BRONTEKST.
ECLI:NL:GHARL:2023:7050

Gerechtshof Arnhem-Leeuwarden

Datum uitspraak
22 augustus 2023
Publicatiedatum
22 augustus 2023
Zaaknummer
200.314.898/01
Instantie
Gerechtshof Arnhem-Leeuwarden
Type
Uitspraak
Rechtsgebied
Civiel recht
Procedures
  • Hoger beroep kort geding
Vindplaatsen
  • Rechtspraak.nl
AI samenvatting door LexboostAutomatisch gegenereerd

Terugbetaling opleidingskosten en verrekening pauze-uren in arbeidszaak

In deze zaak, behandeld door het Gerechtshof Arnhem-Leeuwarden op 22 augustus 2023, staat de vraag centraal of een werknemer, na afloop van zijn arbeidsovereenkomst, verplicht is om kosten voor een niet-verplichte rijopleiding terug te betalen. De werknemer, die in dienst was bij DLC Logistics B.V., had rijlessen gevolgd voor het behalen van zijn C- en CE-rijbewijs. DLC vorderde een terugbetaling van € 8.344,10 voor deze opleidingskosten, terwijl de werknemer aanspraak maakte op achterstallig salaris en verblijfkosten. De kantonrechter had de vordering van DLC afgewezen en de loonvordering van de werknemer toegewezen met een wettelijke verhoging van 25%.

In hoger beroep heeft DLC haar eis gewijzigd en een bedrag van € 5.588,40 gevorderd voor de opleidingskosten, vermeerderd met een bedrag van € 8.062,61 bruto wegens te veel betaald salaris. Het hof heeft de bezwaren van DLC verworpen en het vonnis van de kantonrechter bekrachtigd. Het hof oordeelde dat de werknemer niet verplicht was om de opleidingskosten terug te betalen, omdat er onvoldoende duidelijke afspraken waren gemaakt over de terugbetalingsvoorwaarden. Bovendien was het bewijsaanbod van DLC onvoldoende concreet.

Wat betreft de loonvordering oordeelde het hof dat DLC geen recht had op verrekening met pauze-uren, omdat zij niet tijdig correcties had uitgevoerd op de urenbriefjes van de werknemer. De vordering van de werknemer op vergoeding van verblijfkosten werd eveneens toegewezen, omdat DLC deze niet gemotiveerd had betwist. Het hof concludeerde dat DLC, als in het ongelijk gestelde partij, veroordeeld werd in de kosten van het hoger beroep.

Uitspraak

GERECHTSHOF ARNHEM-LEEUWARDEN
locatie Leeuwarden
afdeling civiel recht, handel
zaaknummer gerechtshof 200.314.898/01
zaaknummer rechtbank Noord-Nederland 9794808
arrest van 22 augustus 2023
in de zaak van
DLC Logistics B.V.

MATERIAAL.
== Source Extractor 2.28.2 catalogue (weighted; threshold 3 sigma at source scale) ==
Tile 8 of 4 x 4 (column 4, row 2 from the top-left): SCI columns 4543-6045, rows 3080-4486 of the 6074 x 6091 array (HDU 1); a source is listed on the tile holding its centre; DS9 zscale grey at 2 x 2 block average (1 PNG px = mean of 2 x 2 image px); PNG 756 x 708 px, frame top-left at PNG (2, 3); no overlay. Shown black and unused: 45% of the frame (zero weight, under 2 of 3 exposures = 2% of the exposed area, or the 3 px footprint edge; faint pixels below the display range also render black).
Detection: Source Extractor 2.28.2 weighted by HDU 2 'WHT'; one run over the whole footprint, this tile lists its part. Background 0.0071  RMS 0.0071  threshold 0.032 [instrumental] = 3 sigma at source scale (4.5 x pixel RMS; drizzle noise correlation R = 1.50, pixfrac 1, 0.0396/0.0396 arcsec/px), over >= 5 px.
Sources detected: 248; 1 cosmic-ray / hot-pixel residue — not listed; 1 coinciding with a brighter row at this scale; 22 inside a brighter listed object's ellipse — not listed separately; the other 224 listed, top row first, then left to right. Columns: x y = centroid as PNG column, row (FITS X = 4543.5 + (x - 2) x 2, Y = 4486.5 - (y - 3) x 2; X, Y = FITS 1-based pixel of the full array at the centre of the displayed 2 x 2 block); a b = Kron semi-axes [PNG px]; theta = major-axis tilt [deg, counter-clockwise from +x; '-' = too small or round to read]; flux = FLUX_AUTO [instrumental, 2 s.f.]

OPDRACHT 1.
Vat de uitspraak over de opleidingskosten samen in twee zinnen.
OPDRACHT 2.
Ga verder met de uitspraak over de opleidingskosten, te beginnen na de laatste regel die getoond wordt.

JUISTE ANTWOORD 1.
Het Gerechtshof Arnhem-Leeuwarden oordeelde op 22 augustus 2023 dat een werknemer van DLC Logistics B.V. de kosten van zijn rijlessen voor het C- en CE-rijbewijs niet hoefde terug te betalen, omdat er onvoldoende duidelijke afspraken over de terugbetalingsvoorwaarden waren gemaakt. Het hof bekrachtigde het vonnis van de kantonrechter, oordeelde dat DLC niet mocht verrekenen met pauze-uren, wees ook de vergoeding van verblijfkosten toe en veroordeelde DLC in de kosten van het hoger beroep.

JUISTE ANTWOORD 2.
die gevestigd is in Franeker
en hoger beroep heeft ingesteld
en die bij de kantonrechter optrad als eiseres in conventie en verweerster in reconventie
hierna:
DLC
advocaat mr. E.W. Kingma
tegen
[geïntimeerde]
die woont in [woonplaats1]
en die bij de kantonrechter optrad als gedaagde in conventie en eiser in reconventie
hierna:
[de werknemer]
advocaat mr. P. van Bommel

1.Het verdere verloop van de procedure in hoger beroep

1.1
Na het tussenarrest van 11 oktober 2022 heeft een mondelinge behandeling na aanbrengen plaatsgevonden waarvan verslag (‘proces-verbaal’) is opgemaakt.
1.2
Vervolgens zijn de volgende stukken gewisseld:
  • de memorie van grieven met wijziging van eis
  • de memorie van antwoord.
1.3
Daarna heeft DLC om een mondelinge behandeling verzocht die op 12 juli 2023 is gehouden. Ook daarvan is verslag opgemaakt. Vervolgens hebben partijen om arrest gevraagd.

2.De kern van de zaak

2.1
Deze zaak gaat over de vraag of [de werknemer] na afloop van zijn arbeidsovereenkomst met DLC kosten voor zijn rijopleiding C en CE moet terugbetalen, of [de werknemer] nog recht heeft op vergoeding voor verblijfkosten en of DLC alsnog pauze-uren mag verrekenen.
2.2
DLC heeft bij de kantonrechter gevorderd dat [de werknemer] wordt veroordeeld tot terugbetaling van € 8.344,10 voor rijlessen. [de werknemer] heeft aanspraak gemaakt op achterstallig salaris met wettelijke verhoging en onder meer verblijfkosten. DLC heeft zich bij wijze van verweer beroepen op verrekening met pauze-uren. In hoger beroep vordert zij daarvoor een bedrag van € 8.062,61 bruto.
2.3
De kantonrechter heeft de vordering van DLC afgewezen. De loonvordering van [de werknemer] is toegewezen met 25% wettelijke verhoging en ook de gevorderde verblijfkosten zijn toegewezen. De overige aanspraken van [de werknemer] zijn afgewezen en het beroep van DLC op verrekening is verworpen.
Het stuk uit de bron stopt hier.